_About this task_. Copy out the listing from the line with "là tout l’homme." up to and including the line with "soit le mal.", keeping every character as it stands.

_Data to use_.
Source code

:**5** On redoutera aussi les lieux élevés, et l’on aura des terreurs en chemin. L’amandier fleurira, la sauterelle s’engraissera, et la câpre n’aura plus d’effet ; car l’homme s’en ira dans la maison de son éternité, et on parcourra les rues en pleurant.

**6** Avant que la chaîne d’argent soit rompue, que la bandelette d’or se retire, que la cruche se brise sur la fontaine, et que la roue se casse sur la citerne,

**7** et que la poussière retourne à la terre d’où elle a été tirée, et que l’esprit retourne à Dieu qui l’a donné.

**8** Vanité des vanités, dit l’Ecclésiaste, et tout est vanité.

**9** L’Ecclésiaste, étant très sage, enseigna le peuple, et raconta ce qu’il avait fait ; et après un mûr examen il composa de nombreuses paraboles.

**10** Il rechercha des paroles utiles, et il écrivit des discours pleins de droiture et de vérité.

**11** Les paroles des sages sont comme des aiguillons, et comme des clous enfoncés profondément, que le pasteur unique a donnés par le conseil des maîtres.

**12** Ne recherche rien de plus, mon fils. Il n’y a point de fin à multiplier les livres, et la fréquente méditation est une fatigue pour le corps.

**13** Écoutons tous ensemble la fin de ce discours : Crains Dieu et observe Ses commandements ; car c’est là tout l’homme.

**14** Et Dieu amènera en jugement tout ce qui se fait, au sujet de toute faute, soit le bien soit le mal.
---
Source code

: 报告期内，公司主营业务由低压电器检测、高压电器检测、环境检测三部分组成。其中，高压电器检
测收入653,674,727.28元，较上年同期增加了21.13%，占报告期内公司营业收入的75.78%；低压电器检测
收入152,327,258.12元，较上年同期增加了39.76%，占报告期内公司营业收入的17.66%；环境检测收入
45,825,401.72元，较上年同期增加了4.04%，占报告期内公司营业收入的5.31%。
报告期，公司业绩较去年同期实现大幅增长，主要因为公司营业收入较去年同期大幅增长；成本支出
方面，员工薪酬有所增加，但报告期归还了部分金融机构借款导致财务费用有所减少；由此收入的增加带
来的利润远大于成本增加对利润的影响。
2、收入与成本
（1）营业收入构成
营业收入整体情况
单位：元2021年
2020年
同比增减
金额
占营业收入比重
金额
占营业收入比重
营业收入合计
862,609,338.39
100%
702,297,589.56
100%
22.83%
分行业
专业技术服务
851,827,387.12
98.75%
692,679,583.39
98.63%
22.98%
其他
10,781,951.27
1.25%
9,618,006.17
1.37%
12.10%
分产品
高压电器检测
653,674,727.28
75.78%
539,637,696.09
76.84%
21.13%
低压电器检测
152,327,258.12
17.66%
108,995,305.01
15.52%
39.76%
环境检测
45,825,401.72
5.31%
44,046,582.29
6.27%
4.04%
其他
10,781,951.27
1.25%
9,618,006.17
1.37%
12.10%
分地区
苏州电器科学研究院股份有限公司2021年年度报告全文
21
---
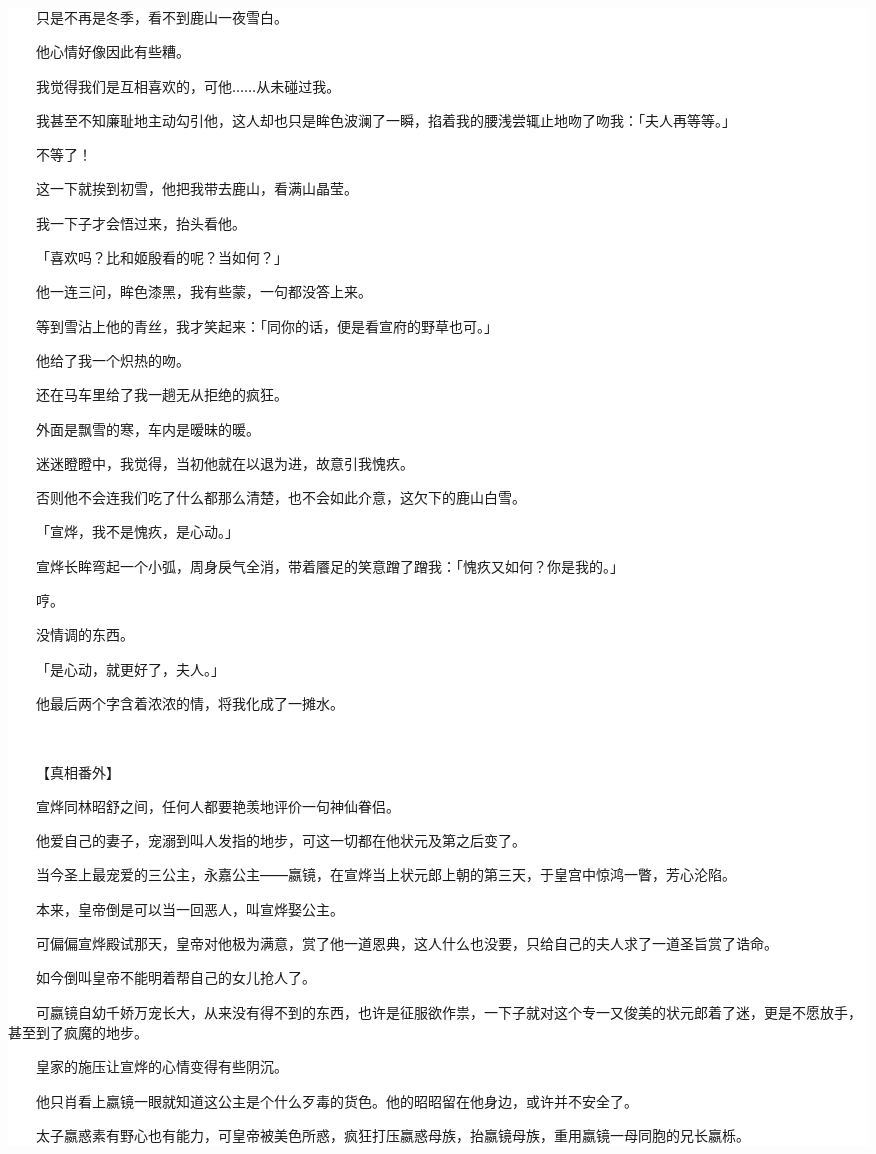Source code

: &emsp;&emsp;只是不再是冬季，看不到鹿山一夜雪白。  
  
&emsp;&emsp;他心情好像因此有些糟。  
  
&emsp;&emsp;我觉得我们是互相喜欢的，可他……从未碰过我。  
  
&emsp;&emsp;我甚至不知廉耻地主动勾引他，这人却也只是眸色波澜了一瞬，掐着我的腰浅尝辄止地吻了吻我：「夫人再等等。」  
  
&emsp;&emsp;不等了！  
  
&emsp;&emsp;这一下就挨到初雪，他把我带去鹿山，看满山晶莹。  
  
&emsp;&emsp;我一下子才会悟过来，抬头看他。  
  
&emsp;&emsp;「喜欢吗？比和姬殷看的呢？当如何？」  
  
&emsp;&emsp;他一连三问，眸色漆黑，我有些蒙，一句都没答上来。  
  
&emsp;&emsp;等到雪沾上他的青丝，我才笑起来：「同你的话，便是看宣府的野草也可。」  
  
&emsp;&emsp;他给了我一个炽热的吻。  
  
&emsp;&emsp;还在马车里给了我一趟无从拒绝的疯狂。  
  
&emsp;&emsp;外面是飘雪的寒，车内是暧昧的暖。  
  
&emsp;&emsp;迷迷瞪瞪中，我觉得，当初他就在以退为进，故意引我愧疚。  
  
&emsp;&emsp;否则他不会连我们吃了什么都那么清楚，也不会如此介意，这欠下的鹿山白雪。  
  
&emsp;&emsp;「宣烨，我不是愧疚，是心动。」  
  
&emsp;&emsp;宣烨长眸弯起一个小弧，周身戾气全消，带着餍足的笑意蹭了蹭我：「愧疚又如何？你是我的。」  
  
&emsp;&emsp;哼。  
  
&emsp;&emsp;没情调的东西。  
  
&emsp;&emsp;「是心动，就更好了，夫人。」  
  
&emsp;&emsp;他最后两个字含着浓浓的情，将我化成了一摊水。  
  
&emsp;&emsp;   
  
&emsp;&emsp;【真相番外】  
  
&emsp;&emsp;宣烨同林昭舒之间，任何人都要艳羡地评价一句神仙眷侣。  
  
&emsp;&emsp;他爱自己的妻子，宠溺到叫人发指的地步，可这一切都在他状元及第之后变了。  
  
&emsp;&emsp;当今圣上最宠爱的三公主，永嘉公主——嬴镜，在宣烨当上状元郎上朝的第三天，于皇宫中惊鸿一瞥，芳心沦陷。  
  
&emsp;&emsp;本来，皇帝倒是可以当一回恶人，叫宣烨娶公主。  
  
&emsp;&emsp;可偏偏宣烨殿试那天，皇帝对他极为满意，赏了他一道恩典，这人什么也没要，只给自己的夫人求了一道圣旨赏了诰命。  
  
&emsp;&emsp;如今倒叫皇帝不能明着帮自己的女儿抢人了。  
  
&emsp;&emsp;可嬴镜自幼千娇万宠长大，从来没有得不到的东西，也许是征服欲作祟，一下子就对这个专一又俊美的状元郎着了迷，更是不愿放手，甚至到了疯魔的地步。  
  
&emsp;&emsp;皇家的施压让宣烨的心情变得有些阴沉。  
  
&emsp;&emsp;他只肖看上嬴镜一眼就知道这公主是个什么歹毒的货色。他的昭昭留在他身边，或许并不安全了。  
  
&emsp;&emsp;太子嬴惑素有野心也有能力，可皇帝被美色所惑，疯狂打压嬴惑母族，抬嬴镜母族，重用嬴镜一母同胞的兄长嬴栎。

_Task result_.
**13** Écoutons tous ensemble la fin de ce discours : Crains Dieu et observe Ses commandements ; car c’est là tout l’homme.

**14** Et Dieu amènera en jugement tout ce qui se fait, au sujet de toute faute, soit le bien soit le mal.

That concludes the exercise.